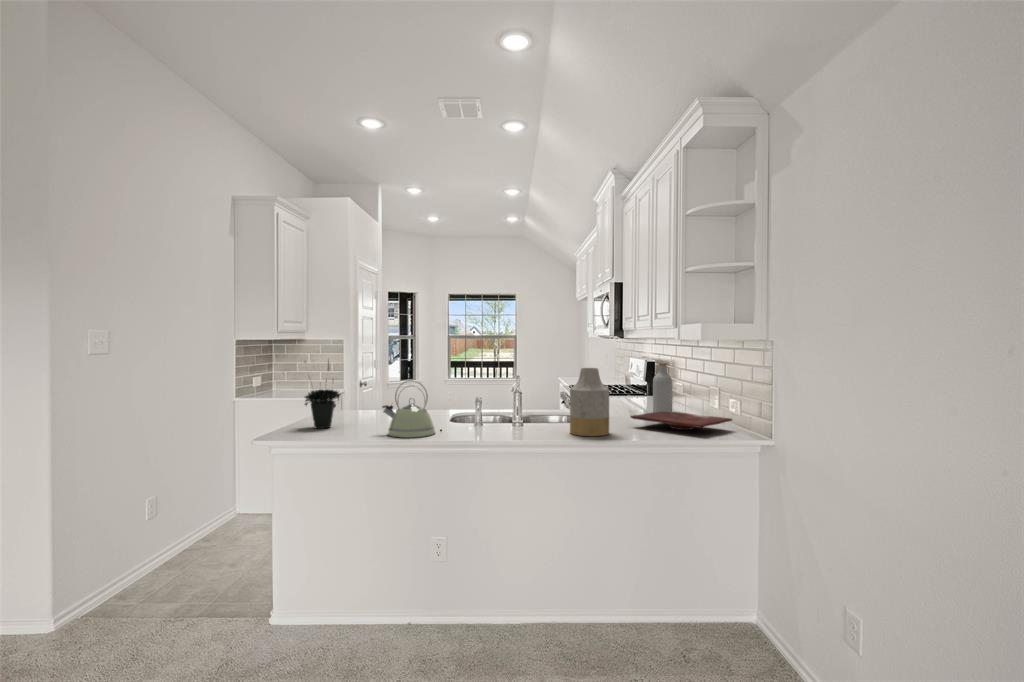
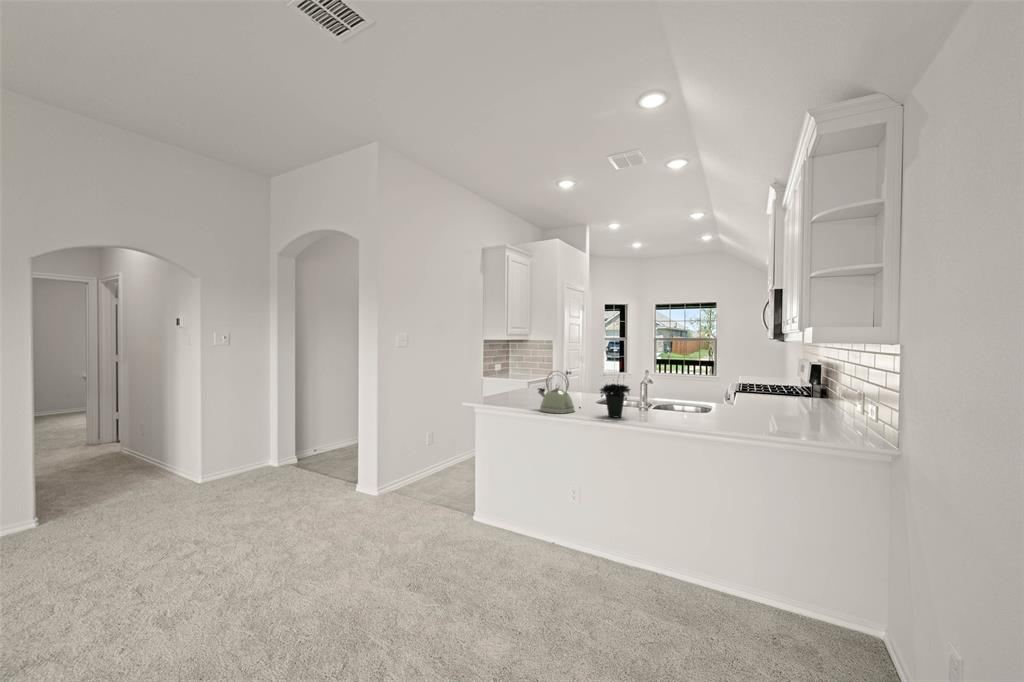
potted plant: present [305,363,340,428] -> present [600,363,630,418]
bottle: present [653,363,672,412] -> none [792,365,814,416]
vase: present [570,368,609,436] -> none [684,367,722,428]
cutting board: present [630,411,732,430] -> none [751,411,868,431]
---
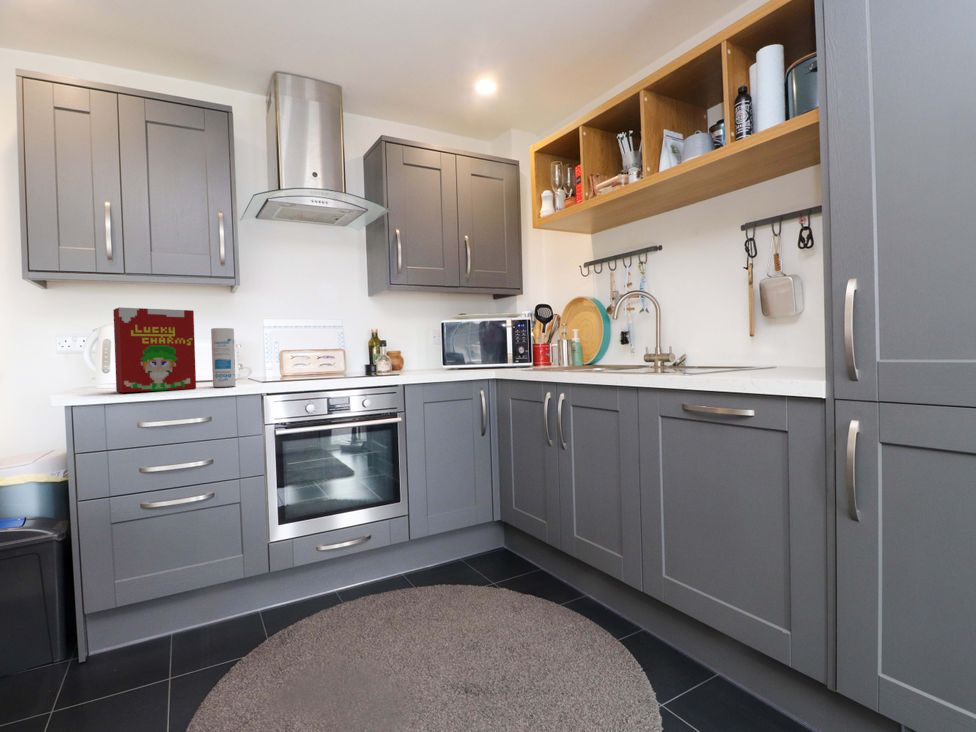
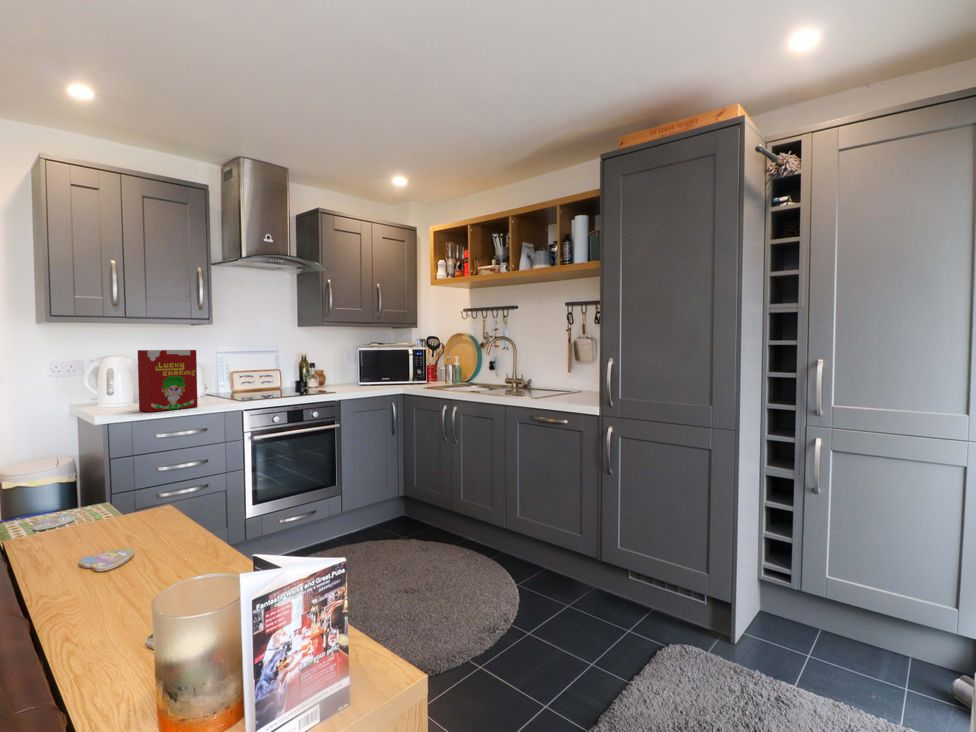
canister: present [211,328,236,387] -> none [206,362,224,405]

### REQUIRED WORK
A verbatim transcription is needed of the lines above, starting at the line with "potted plant: present" and ending at the line with "cutting board: present", both included, and of nothing else.

### RESPONSE AREA
potted plant: present [305,363,340,428] -> present [600,363,630,418]
bottle: present [653,363,672,412] -> none [792,365,814,416]
vase: present [570,368,609,436] -> none [684,367,722,428]
cutting board: present [630,411,732,430] -> none [751,411,868,431]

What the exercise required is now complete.